Wildlife expert says painted rocks on Nova Scotia shores are bad for local ecosystems

·4 min read
Last year, Ontario Parks had to remind visitors that paint used to cover rocks is a plastic coating that can harm the environment. (Submitted by Ontario Parks  - image credit)
Last year, Ontario Parks had to remind visitors that paint used to cover rocks is a plastic coating that can harm the environment. (Submitted by Ontario Parks - image credit)

Leaving small painted rocks along trails or hidden near city sidewalks has been a trend enjoyed by many, one that's experienced a resurgence during the pandemic.

But some wildlife experts have concerns when the little curiosities are left on coastlines, such as those with positive messages and images of hearts and waves that were recently found on the shores of Lawrencetown Beach east of Halifax.

Wildlife biologist Bob Bancroft fears local ecosystems could be affected. He said painted rocks not only take away from nature's beauty, but can also be harmful to animals in the surrounding area. Some animals could mistake them for food, he said, and eat potentially toxic material like paint and glitter.

"Rocks are so varied, just like people. I find them very interesting and I don't think painting them serves any useful purpose, if anything it degrades the natural world," said Bancroft, president of Nature Nova Scotia, an environmental group.

"Who knows what could happen if some young animal starts chewing on it."

He's not alone in his concerns. Last year, Ontario Parks saw a similar increase in the number of painted rocks being left in parks, and reminded visitors that paint forms a plastic coating.

Organic chemicals are widely used as ingredients in things like paints and varnishes. Some paint can contain volatile organic compounds or VOCs, which are harmful gases that can linger in the air in high concentrations long after the product has been used. Some of these chemicals have been known to cause cancer in animals.

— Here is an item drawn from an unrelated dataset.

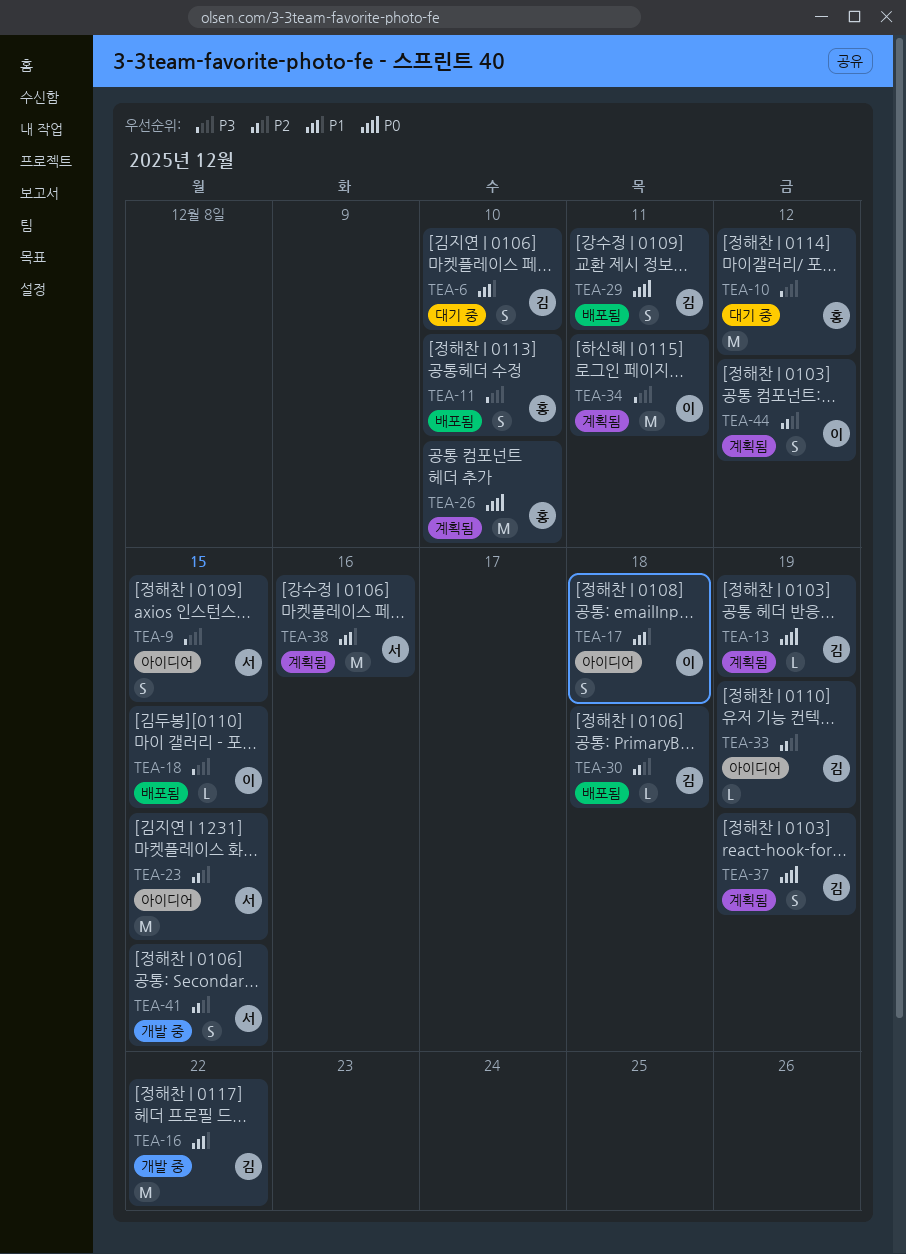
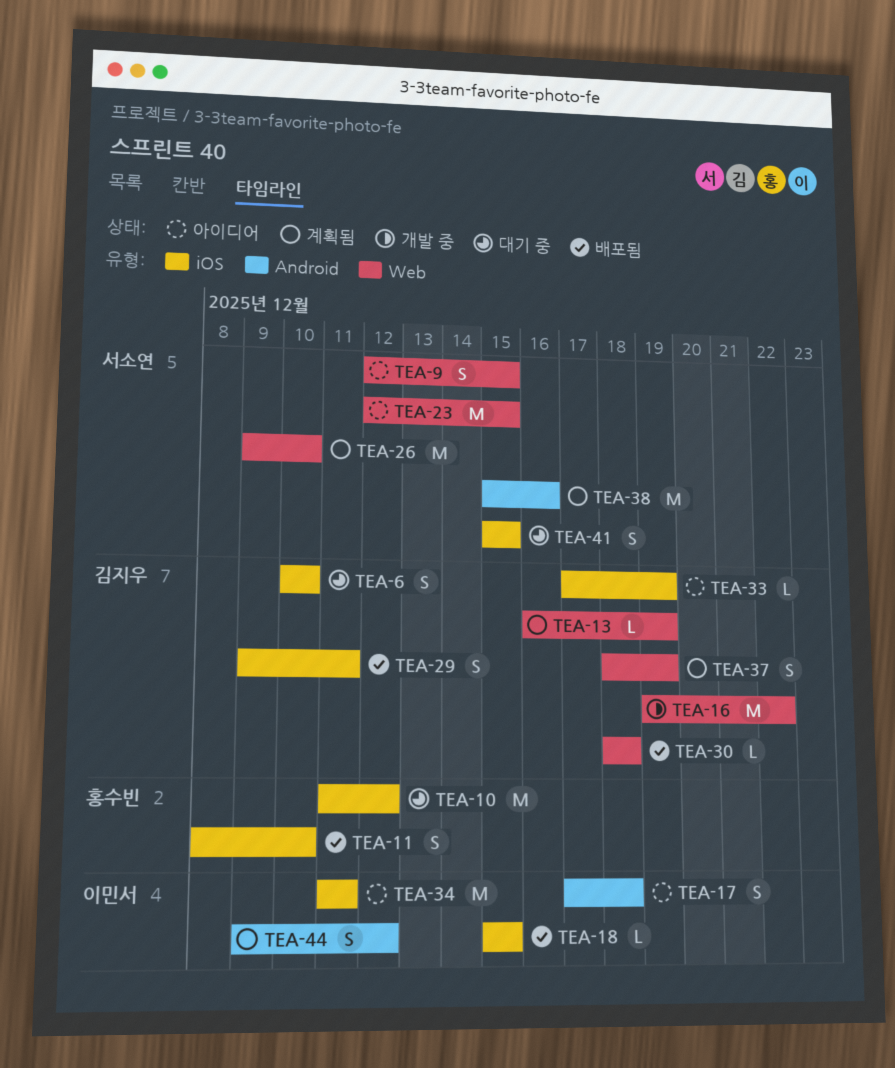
TEA-26, owner: 홍수빈 -> 서소연
TEA-34, status: 계획됨 -> 아이디어
TEA-41, status: 개발 중 -> 대기 중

Many non-toxic paints, such as water-based, latex and acrylic, are considered to have somewhat low levels of VOCs. Linda Campbell, a professor in Saint Mary's University's department of environmental science, said in an email that rocks covered in paint present a potential problem due to the chemicals used and could cause micro-particulate pollution if the paint contains plastic or other long-lasting components.

Tony Charles, director of the Saint Mary's School of Environment, said although the idea of painted rocks isn't a new thing, a large amount of them could cause concern. Painted rocks contribute to beach litter, he said, something that's already a problem for Nova Scotia.

"Birds and other wild animals on the coast are facing pressure from humans," said Charles. "Whether it's stomping on breeding areas or littering or pollutants that reach the shore, there's certainly a lot to be concerned about and all of that is without even saying the words painted rocks."

Charles said there is one positive, however, when it comes to seeing painted rocks out in the wild — getting people of different ages interested in the outdoors.

"There is that aspect of what kind of incentives can we provide our children to get them to get more into nature," said Charles. Activities like rock painting "that might attract children into nature are well worth supporting within limits."

Bancroft, on the other hand, said people of all ages can enjoy nature without altering it.

"Nature is much more complicated and interesting than any of those things. There's so much to study and so much to see," said Bancroft. "Nature is a chance to settle down, tune in your senses and start looking at what life around you is really like and feel like you're a part of."

He worries the rocks are shifted during storms and tides, and the paint can flake off and become dispersed throughout the area.

Although painted rocks may be esthetically displeasing to some and an environmental concern to others, a professor at Dalhousie's School for Resource and Environmental Studies said in the grand scheme of things they won't cause any major form of water contamination.

"The painted rocks we are seeing now likely does not contain the harmful chemicals used in paint in the past, and even if they did, when compared to the disproportionately huge quantities used on buildings, wharfs, cars, ships, etcetera, seems insignificant," Prof. Tony Walker said in an email.

Bancroft said regardless of whether the paint used is likely non-toxic, people go out into nature to enjoy it for what it is and it's best to leave it alone.

"One of the ways to stay sane right now is to get out and relax in nature," said Bancroft. "If you're having troubles, [getting out] is a wonderful thing to do. That's the one things we can still do."